_PETUNJUK TUGAS_
**A.** Salin kata demi kata bagian kutipan dokumen mulai dari "JAKARTA, KOMPAS -- Kondisi" sampai dengan "sampai 140 meter.", termasuk kata-kata penutup itu.
**B.** Tolong sebutkan, menurut kutipan dokumen, berapa persen wilayah cekungan air tanah Jakarta yang berada pada kondisi rawan-rusak berdasarkan data Badan Geologi tahun 2013.
**C.** Daftarkan semua lembaga pemerintah yang disebut dalam kutipan dokumen.

JAKARTA, KOMPAS -- Kondisi air tanah di Jakarta semakin memburuk. Hal ini akibat dari penyedotan air tanah secara berlebihan yang tidak diimbangi dengan proses serapan air yang optimal. Jika pengawasan tidak dilakukan secara ketat dan konservasi tidak berjalan baik, volume dan kualitas air tanah akan semakin menurun sehingga mengancam keberlanjutan di masa depan.
Menurunya kondisi air tanah di kawasan Jakarta dan sekitarnya terlihat dari data Badan Geologi Kementerian Energi dan Sumber Daya Mineral (ESDM) pada 2013. Data tersebut menunjukkan, sekitar 45 persen wilayah cekungan air tanah Jakarta berada pada kondisi rawan-rusak. Kondisi ini terjadi di lapisan ekuifer tertekan kedalaman 40 meter sampai 140 meter.
Kepala Balai Konservasi Air Tanah Badan Geologi Kementerian ESDM, Hendra Gunawan saat ditemui di kantornya di kawasan Jakarta Utara, Rabu (14/3) mengatakan, saat ini kondisi tersebut semakin memburuk. Hal itu terlihat saat survei yang dilakukan pada 2017 di kawasan Jakarta bagian Selatan (Jakarta Selatan hingga Tangeran Selatan). “Selama tiga tahun, permukaan air tanah di daerah tersebut menurun hingga 20 persen,” katanya.

_BARIS DATA_
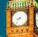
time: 8:36
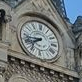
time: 7:43
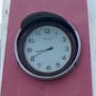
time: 8:41
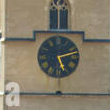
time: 5:12
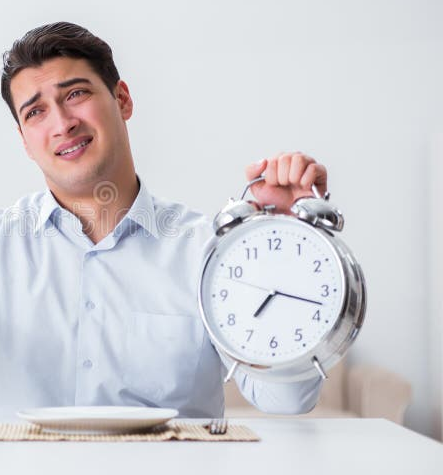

_KUNCI JAWABAN_
**A.**
JAKARTA, KOMPAS -- Kondisi air tanah di Jakarta semakin memburuk. Hal ini akibat dari penyedotan air tanah secara berlebihan yang tidak diimbangi dengan proses serapan air yang optimal. Jika pengawasan tidak dilakukan secara ketat dan konservasi tidak berjalan baik, volume dan kualitas air tanah akan semakin menurun sehingga mengancam keberlanjutan di masa depan.
Menurunya kondisi air tanah di kawasan Jakarta dan sekitarnya terlihat dari data Badan Geologi Kementerian Energi dan Sumber Daya Mineral (ESDM) pada 2013. Data tersebut menunjukkan, sekitar 45 persen wilayah cekungan air tanah Jakarta berada pada kondisi rawan-rusak. Kondisi ini terjadi di lapisan ekuifer tertekan kedalaman 40 meter sampai 140 meter.

**B.** Sekitar 45 persen.

**C.**
- Badan Geologi
- Kementerian Energi dan Sumber Daya Mineral (ESDM)
- Balai Konservasi Air Tanah